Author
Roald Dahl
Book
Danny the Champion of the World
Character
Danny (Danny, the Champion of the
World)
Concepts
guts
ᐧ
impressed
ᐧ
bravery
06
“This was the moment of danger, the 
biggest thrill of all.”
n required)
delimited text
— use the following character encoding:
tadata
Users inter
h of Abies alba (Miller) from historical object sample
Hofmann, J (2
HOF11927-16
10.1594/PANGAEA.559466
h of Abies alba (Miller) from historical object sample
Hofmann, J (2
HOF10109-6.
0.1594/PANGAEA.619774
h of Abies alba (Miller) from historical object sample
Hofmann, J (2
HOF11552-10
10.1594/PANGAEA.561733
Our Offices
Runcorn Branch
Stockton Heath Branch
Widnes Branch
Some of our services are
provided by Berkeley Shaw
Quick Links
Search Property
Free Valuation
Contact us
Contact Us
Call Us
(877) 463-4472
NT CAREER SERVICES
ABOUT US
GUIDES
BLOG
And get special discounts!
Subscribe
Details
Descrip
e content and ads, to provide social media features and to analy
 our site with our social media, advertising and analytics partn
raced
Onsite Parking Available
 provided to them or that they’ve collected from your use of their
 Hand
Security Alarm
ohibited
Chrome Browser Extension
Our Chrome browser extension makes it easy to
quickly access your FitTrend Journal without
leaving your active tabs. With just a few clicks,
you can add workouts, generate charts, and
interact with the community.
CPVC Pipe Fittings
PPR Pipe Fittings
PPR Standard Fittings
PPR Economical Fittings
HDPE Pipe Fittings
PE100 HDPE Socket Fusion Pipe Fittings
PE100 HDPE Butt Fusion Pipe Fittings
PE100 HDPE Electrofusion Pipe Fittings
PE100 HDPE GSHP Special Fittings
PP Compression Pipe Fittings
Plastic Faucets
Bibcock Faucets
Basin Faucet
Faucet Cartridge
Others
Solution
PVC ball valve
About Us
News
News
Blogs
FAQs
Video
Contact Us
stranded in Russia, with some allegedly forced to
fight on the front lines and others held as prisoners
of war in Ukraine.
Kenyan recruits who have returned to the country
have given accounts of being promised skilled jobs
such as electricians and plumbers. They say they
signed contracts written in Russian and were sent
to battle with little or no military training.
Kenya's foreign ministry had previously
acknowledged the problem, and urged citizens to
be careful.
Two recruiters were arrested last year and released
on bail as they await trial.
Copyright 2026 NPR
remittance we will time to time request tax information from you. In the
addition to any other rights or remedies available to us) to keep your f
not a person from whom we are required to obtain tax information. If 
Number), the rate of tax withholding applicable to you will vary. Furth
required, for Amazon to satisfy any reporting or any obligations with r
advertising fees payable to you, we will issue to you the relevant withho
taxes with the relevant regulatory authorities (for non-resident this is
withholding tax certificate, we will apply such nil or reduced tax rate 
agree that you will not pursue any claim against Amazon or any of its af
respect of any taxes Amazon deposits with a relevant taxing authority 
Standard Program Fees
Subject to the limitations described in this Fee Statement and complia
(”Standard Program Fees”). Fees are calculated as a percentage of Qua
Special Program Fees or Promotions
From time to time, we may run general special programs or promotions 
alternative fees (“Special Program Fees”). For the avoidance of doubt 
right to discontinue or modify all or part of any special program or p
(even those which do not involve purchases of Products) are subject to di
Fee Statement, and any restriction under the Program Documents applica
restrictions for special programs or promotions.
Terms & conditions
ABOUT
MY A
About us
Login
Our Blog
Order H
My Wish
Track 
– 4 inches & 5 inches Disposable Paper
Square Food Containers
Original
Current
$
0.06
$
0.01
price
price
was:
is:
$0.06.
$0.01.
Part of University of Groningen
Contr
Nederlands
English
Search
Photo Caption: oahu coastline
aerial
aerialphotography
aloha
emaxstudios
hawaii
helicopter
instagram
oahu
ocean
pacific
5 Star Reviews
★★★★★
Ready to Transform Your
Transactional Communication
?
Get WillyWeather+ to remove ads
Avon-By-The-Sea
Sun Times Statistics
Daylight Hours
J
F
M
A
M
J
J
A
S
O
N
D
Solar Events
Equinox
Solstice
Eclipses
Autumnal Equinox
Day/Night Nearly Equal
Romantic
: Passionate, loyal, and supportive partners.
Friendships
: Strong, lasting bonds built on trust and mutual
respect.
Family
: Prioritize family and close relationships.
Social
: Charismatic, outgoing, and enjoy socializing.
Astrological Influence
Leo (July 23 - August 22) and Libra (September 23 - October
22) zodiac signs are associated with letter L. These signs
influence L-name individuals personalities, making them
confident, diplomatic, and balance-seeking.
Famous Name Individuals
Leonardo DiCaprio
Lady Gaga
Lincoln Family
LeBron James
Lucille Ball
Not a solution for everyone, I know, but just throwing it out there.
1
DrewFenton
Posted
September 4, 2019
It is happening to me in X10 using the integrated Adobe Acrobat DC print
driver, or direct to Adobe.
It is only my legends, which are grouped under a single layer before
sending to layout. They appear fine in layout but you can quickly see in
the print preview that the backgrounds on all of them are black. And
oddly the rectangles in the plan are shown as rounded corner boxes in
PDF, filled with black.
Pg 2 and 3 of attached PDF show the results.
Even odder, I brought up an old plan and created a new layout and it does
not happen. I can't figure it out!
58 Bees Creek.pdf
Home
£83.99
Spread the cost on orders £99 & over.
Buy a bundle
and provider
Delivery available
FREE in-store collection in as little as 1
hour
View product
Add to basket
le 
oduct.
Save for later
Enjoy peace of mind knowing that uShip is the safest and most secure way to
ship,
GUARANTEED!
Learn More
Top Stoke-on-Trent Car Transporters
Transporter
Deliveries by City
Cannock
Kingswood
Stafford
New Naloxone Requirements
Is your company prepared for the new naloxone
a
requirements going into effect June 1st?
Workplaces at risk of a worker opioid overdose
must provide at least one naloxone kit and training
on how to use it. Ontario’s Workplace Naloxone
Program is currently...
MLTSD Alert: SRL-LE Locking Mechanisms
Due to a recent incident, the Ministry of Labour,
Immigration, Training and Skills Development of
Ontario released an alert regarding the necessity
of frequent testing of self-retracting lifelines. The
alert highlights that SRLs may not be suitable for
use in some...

▶ _PROBLEM STATEMENT_
Transcribe the opening lines of the listing exactly, please. Stop after the line that contains "10.1594/PANGAEA.559466".

▶ _RESULT OF THE TASK_
Author
Roald Dahl
Book
Danny the Champion of the World
Character
Danny (Danny, the Champion of the
World)
Concepts
guts
ᐧ
impressed
ᐧ
bravery
06
“This was the moment of danger, the 
biggest thrill of all.”
n required)
delimited text
— use the following character encoding:
tadata
Users inter
h of Abies alba (Miller) from historical object sample
Hofmann, J (2
HOF11927-16
10.1594/PANGAEA.559466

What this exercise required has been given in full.